Peningkatan Aktivitas Cryptocurrency Ilegal

Peningkatan aktivitas cryptocurrency ilegal ini melampaui Timur Tengah, dengan Chainalysis memperkirakan bahwa alamat ilegal menerima setidaknya $154 miliar dalam aset digital pada tahun 2025. Dari jumlah tersebut, negara-negara yang dikenakan sanksi menyumbang aliran cryptocurrency senilai $104 miliar.

“Analisis ini menyoroti sejauh mana negara-negara seperti Iran, yang dikenakan sanksi berat yang melarang pergerakan dana fiat, telah beralih ke cryptocurrency untuk memfasilitasi kegiatan perdagangan luar negeri dan telah dengan cerdik belajar bagaimana menyembunyikan aktivitas mereka di blockchain,” kata Chainalysis.

Aktivitas Cryptocurrency di Negara Lain

Di luar Timur Tengah, Rusia juga menyumbang beberapa volume terbesar dalam aktivitas ilegal dengan stablecoin yang didukung rubel A7A5, memproses $93,3 miliar dalam transaksi dalam waktu kurang dari setahun. Bursa cryptocurrency yang dikenakan sanksi yang berbasis di Rusia, Grinex dan Meer, memproses transaksi masing-masing sebesar $305 juta dan $4,76 miliar pada tahun 2025, menurut laporan tersebut.

Aliran cryptocurrency di Venezuela mencapai $44,6 miliar pada tahun 2025, dengan Chainalysis mencatat bahwa warga negara Venezuela adalah pengguna awal cryptocurrency sebagai lindung nilai terhadap hiperinflasi dan ketidakstabilan yang berkelanjutan.

“Selain itu, broker informal over-the-counter (OTC), baik yang beroperasi di toko fisik maupun yang menawarkan layanan yang disesuaikan untuk warga negara Venezuela, terus berfungsi sebagai jalur masuk dan keluar,” kata laporan tersebut.
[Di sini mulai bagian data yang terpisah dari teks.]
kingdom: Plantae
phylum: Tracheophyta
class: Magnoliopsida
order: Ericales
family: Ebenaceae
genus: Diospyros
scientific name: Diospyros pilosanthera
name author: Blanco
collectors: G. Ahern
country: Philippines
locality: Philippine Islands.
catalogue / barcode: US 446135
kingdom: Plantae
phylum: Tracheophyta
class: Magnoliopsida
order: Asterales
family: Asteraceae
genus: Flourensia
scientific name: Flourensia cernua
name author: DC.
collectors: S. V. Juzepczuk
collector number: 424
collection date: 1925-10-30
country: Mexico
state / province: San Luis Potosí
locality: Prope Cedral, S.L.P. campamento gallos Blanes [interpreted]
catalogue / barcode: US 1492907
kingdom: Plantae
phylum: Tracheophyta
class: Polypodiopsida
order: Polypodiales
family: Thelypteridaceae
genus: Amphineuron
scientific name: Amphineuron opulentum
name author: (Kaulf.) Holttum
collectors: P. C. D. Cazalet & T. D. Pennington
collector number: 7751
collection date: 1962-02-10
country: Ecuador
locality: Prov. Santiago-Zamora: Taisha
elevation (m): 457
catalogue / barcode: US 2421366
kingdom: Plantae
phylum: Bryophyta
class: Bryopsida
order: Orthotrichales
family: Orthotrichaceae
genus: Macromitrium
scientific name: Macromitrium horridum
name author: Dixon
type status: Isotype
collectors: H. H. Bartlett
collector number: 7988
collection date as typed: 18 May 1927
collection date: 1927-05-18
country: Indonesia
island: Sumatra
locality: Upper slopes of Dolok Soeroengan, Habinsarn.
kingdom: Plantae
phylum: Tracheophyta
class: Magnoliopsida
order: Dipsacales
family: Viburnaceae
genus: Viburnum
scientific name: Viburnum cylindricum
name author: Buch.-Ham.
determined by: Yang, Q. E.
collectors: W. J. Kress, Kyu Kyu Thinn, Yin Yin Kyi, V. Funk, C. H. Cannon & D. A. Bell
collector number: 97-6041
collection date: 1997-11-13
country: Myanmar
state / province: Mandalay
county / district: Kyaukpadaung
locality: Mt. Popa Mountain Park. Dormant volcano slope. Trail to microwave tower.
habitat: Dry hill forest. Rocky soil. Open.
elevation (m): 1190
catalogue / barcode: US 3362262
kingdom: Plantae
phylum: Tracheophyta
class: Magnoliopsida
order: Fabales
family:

Pencurian Cryptocurrency oleh Korea Utara

Korea Utara juga tetap menjadi sumber utama aktivitas cryptocurrency ilegal. Laporan tersebut memperkirakan bahwa peretas yang didukung Korea Utara mencuri lebih dari $2 miliar dalam cryptocurrency pada tahun 2025, menjadikannya tahun terbesar negara itu hingga saat ini untuk pencurian cryptocurrency. Laporan tersebut juga menyoroti aliran besar cryptocurrency melalui pencucian uang dan penipuan di Asia Tenggara, di mana Huione Group yang dikenakan sanksi memproses lebih dari $98 miliar dalam cryptocurrency antara Agustus 2021 dan Januari 2025.